La modification de la désignation du bénéficiaire d’un contrat d’assurance vie ne nécessite pas de respecter un parallélisme des formes entre la désignation initiale et sa modification.

La désignation du bénéficiaire par testament n’est pas soumise aux règles de révocation des testaments

Un souscripteur avait désigné les bénéficiaires de ses contrats d’assurance vie par testament, puis modifié ultérieurement cette désignation par avenant.
A son décès, les personnes désignées dans le testament revendiquèrent la qualité de bénéficiaires, au motif que le souscripteur ayant désigné les bénéficiaires par testament, la modification de cette désignation devait procéder de la même forme, en application de l’article 1035 du code civil, aux termes duquel « les testaments ne pourront être révoqués, en tout ou en partie, que par un testament postérieur … ».

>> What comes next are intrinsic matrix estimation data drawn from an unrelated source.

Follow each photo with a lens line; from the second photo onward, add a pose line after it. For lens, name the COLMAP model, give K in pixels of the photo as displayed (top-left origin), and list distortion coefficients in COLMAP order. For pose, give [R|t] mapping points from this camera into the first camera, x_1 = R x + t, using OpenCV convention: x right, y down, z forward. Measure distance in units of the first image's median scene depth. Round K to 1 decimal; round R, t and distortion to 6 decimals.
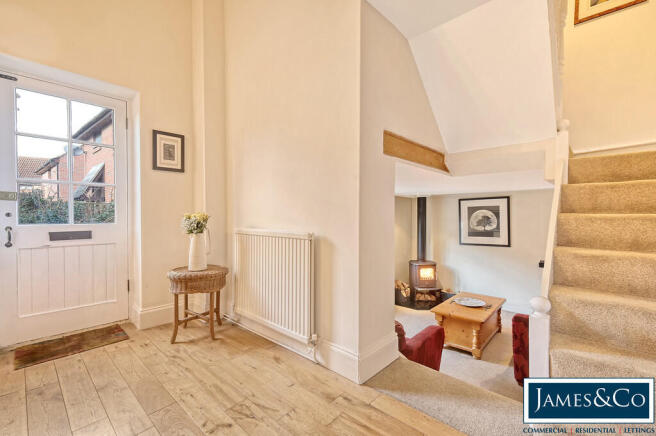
lens RADIAL K [[286.0, 0, 331.0], [0, 286.0, 217.2], [0, 0, 1]] dist [0.005043, 0.000116]
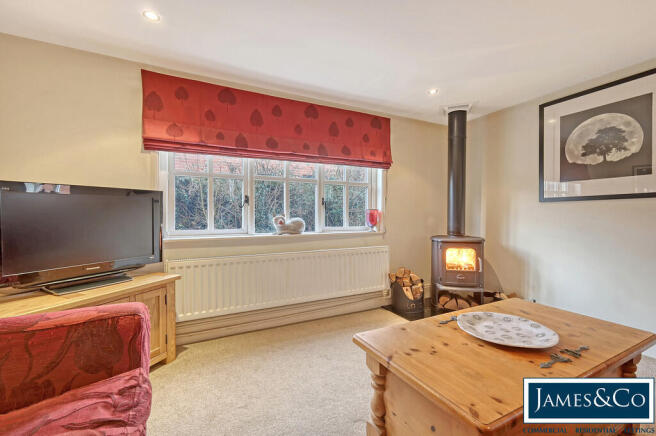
lens RADIAL K [[286.0, 0, 324.0], [0, 286.0, 219.7], [0, 0, 1]] dist [0.005043, 0.000116]
pose [[0.941578, 0.008693, -0.336683, 0.275723], [-0.002188, 0.999804, 0.019695, 0.117477], [0.336788, -0.017808, 0.941412, 0.436841]]
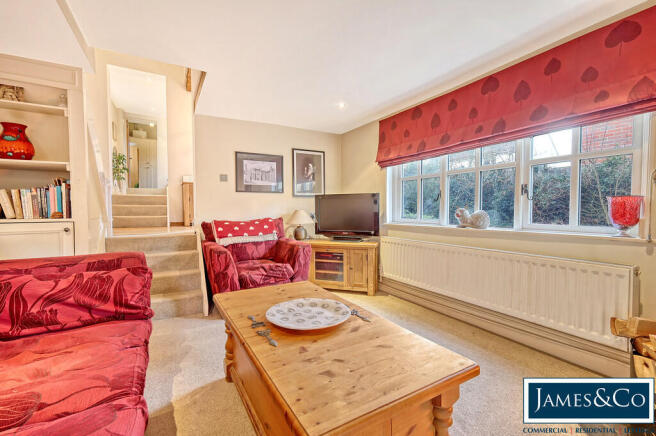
lens RADIAL K [[286.0, 0, 327.1], [0, 286.0, 216.9], [0, 0, 1]] dist [0.005043, 0.000116]
pose [[-0.299530, 0.023490, -0.953798, 0.534360], [-0.002178, 0.999677, 0.025304, 0.123164], [0.954084, 0.009657, -0.299383, 0.760696]]
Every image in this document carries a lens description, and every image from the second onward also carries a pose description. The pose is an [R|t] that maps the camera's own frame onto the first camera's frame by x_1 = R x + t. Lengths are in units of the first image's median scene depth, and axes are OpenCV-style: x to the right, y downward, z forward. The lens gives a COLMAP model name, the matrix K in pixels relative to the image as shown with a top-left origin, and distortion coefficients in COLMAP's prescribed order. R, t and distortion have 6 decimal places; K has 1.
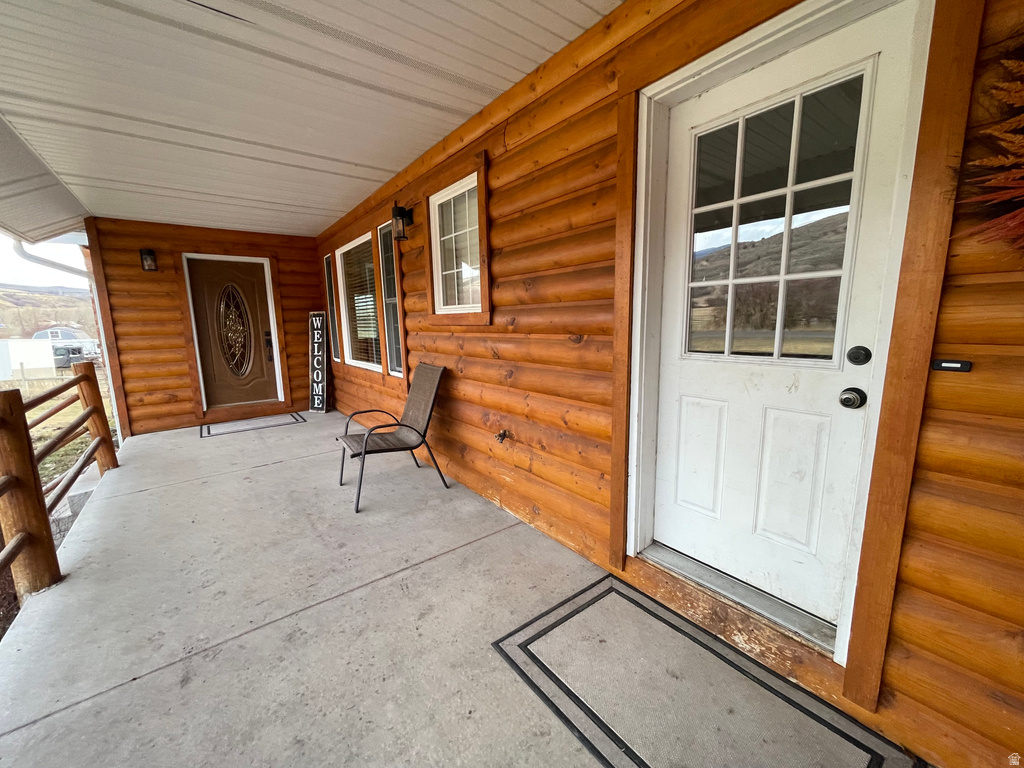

La Cour de cassation juge que la modification peut intervenir sans qu’il soit nécessaire de respecter un parallélisme des formes entre la désignation initiale et la modification(1).

La désignation bénéficiaire est indépendante du contrat d’assurance, elle ne revêt aucun caractère contractuel et constitue un acte unilatéral du souscripteur. Le législateur n’a pas subordonné sa validité au respect d’un formalisme spécifique. La clause bénéficiaire peut faire l’objet d’un acte sous seing privé ou d’un acte authentique. Les diverses modalités de la désignation évoquées par le Code des assurances ne sont pas limitatives, et la jurisprudence admet toute forme, dès lors que la volonté du souscripteur est exprimée clairement.

La désignation du bénéficiaire par testament n’est pas une disposition testamentaire, mais une disposition distincte insérée dans un testament. Ainsi, la désignation du bénéficiaire par testament n’est pas soumise aux règles de révocation des testaments, mais aux règles du code des assurances, qui ne prévoient aucun formalisme.

Les diverses modalités de désignation prévues par l’article L. 132-8 ne sont pas limitatives. Si la Cour de cassation a toujours privilégié la recherche de la volonté du souscripteur, indépendamment de la forme, la Haute Juridiction a toutefois récemment marqué un certain raidissement. En conséquence, on ne saurait trop recommander d’utiliser les moyens énoncés par le Code des assurances.

Marc THOMAS-MAROTEL
Responsable de l’Ingénierie Patrimoniale NATIXIS ASSURANCES

(1) Arrêt de la Cour de Cassation, 1ère chambre civile, du 3 avril 2019 n° 18-12.640.